Backward prefetching

  • In the backward pass, FSDP issues the ReduceScatter for the current FlatParameter and then the AllGather for the next FlatParameter.
    • Hence, the single NCCL stream forces the ReduceScatter to block the next AllGather, which in turn blocks the next gradient computation and may become exposed on the critical path.
  • To avoid two consecutive exposed communication calls in the backward pass,
    • FSDP backward prefetching issues the next AllGather before the current ReduceScatter.
    • However, as mentioned before, a challenge for eager execution is knowing which FlatParameter to AllGather next.
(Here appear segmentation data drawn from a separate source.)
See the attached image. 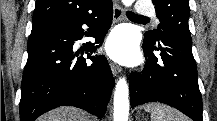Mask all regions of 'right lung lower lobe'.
Masks as SVG:
<instances>
[{
  "instance_id": "98d812e1",
  "label": "right lung lower lobe",
  "mask_w": 217,
  "mask_h": 121,
  "mask_svg": "<svg viewBox=\"0 0 217 121\" xmlns=\"http://www.w3.org/2000/svg\"><path fill=\"white\" fill-rule=\"evenodd\" d=\"M112 0L96 11L73 21L31 33L19 105L20 120L34 121L43 113L63 105L79 107L101 118L107 108L114 79L104 56L78 57L103 43L112 22ZM90 27L88 33L82 28ZM95 38L79 51L73 42L87 35Z\"/></svg>"
}]
</instances>
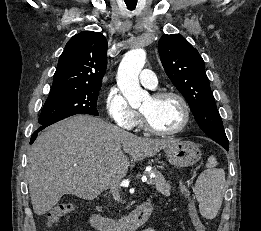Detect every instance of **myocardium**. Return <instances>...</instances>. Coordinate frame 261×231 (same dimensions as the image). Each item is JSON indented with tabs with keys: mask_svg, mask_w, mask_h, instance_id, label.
Instances as JSON below:
<instances>
[{
	"mask_svg": "<svg viewBox=\"0 0 261 231\" xmlns=\"http://www.w3.org/2000/svg\"><path fill=\"white\" fill-rule=\"evenodd\" d=\"M151 97H152V99H154L156 101L164 99V98H169V97L175 98L176 100H178V102L180 103V105L182 107L183 120H182L181 125L178 128L171 130V131H162V130H159L156 127H154L153 124L151 123V121L149 120L148 116L144 112L140 111L142 123H143L145 130L150 132L151 134L158 135V136H174V135H177V134L183 132L186 129V127L188 126V124L190 122V118H191L190 107H189V104L186 101V99L181 94L174 92V91L156 92Z\"/></svg>",
	"mask_w": 261,
	"mask_h": 231,
	"instance_id": "obj_1",
	"label": "myocardium"
}]
</instances>
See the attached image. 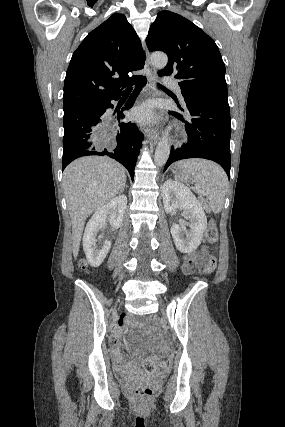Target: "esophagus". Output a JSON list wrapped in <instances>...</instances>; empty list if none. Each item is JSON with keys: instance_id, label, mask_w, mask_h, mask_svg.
<instances>
[{"instance_id": "obj_1", "label": "esophagus", "mask_w": 285, "mask_h": 427, "mask_svg": "<svg viewBox=\"0 0 285 427\" xmlns=\"http://www.w3.org/2000/svg\"><path fill=\"white\" fill-rule=\"evenodd\" d=\"M146 67L149 71L148 75V95L150 97H155V81L157 79V73L156 69L152 66L150 60H149V54L147 53V60H146ZM159 111H156L158 113ZM147 137L149 140L153 141L154 143L158 142L159 135L156 130V128L152 124H148L147 127Z\"/></svg>"}]
</instances>
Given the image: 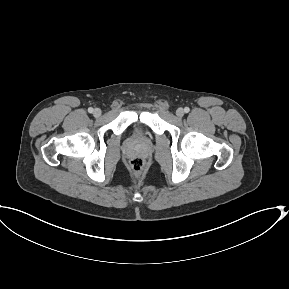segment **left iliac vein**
Masks as SVG:
<instances>
[{"instance_id": "left-iliac-vein-1", "label": "left iliac vein", "mask_w": 289, "mask_h": 289, "mask_svg": "<svg viewBox=\"0 0 289 289\" xmlns=\"http://www.w3.org/2000/svg\"><path fill=\"white\" fill-rule=\"evenodd\" d=\"M176 115L178 116V117H183V115H184V110L182 109V108H178L177 110H176Z\"/></svg>"}]
</instances>
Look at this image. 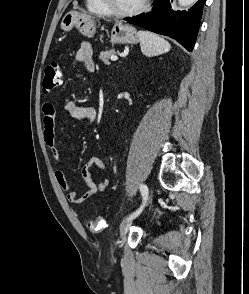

FSDP resolved this challenge by recording the reverse forward execution order of modules as the proxy of their backward execution order.
      • (why we register backward hooks during pre_forward )
      • Moreover, the forward order is freshly recorded each iteration, meaning that the backward prefetching is compatible with dynamism across iterations.

Forward prefetching

  • For some workloads with relatively slow CPU execution, the CPU thread may not be able to issue the next forward AllGather early enough to efficiently fill the NCCL stream.
  • forward prefetching issues the next AllGather before forward computation of current FSDP unit

Memory management

  • PyTorch uses a CUDA caching allocator as a middle layer to serve GPU allocation and free requests for PyTorch programs.
  • FSDP uses a rate limiter to take into account the memory impact of the caching allocator on programs that use several CUDA streams and run fast CPU threads.
  • Producer stream: responsible for generating or preparing data that will be used by subsequent operations.
    • e.g. the AllGather destination tensor representing the unsharded FlatParameter is allocated in a producer stream
    • The producer stream runs ahead of the consumer stream, preparing data in advance
  • Consumer streams: responsible for performing computations on the data produced by the producer stream.
    • model forward passes, loss calculations
  1. PyTorch uses a caching allocator to minimize calls to cudaMalloc and cudaFree, which can be costly.
  2. The caching allocator runs on the CPU thread and must decide on memory allocation before GPU kernels actually run.
  3. For a single stream, memory blocks can be reused easily due to sequential ordering.
  4. With separate producer and consumer streams, reusing memory is more complex due to lack of inter-stream ordering guarantees.
  5. The caching allocator allocates blocks per stream, which can lead to over-allocation in the producer stream.
  6. Over-allocation can cause memory allocation failures in the consumer stream, even if the GPU has enough memory overall.
  7. Failed allocations can trigger a “cudaMalloc retry” process, which significantly reduces training performance.

Rate limiter

  • FSDP allocates the AllGather destination tensor representing the unsharded FlatParameter in a producer stream, and the forward and backward computations using the AllGathered parameters run in a consumer stream (typically the default stream)
  • For a fast CPU thread, there may be pending GPU computation kernels when the caching allocator must serve the next AllGather, leading to no block reuse.
  • Even after the blocks are not active in the AllGather producer stream, these reserved blocks can not serve the other computation stream’s allocation requests, and thus may force blocking cudaFrees and cudaMallocs.
  • FSDP offers a rate limiter that intentionally blocks the CPU thread to ensure proper caching allocator block reuse. It allows at most two inflight AllGathers, which is the minimum amount to still achieve communication and computation overlap.

Mixed precision

  • In terms of parameter management, it adheres to the standard mixed precision technique, which maintains both low and full precision copies of parameters.
  • Forward and backward computation use the low precision, and the optimizer step uses full precision.
  • In contrast to torch.amp.autocast that performs just-in-time casts at the operator level,
    • FSDP’s native mixed precision only incurs a full-to-low-precision cast per FlatParameter in its pre-forward and, if resharding after forward, its pre-backward.
  • Moreover, FSDP’s mixed precision permits running all collectives in the low precision, which saves communication volume.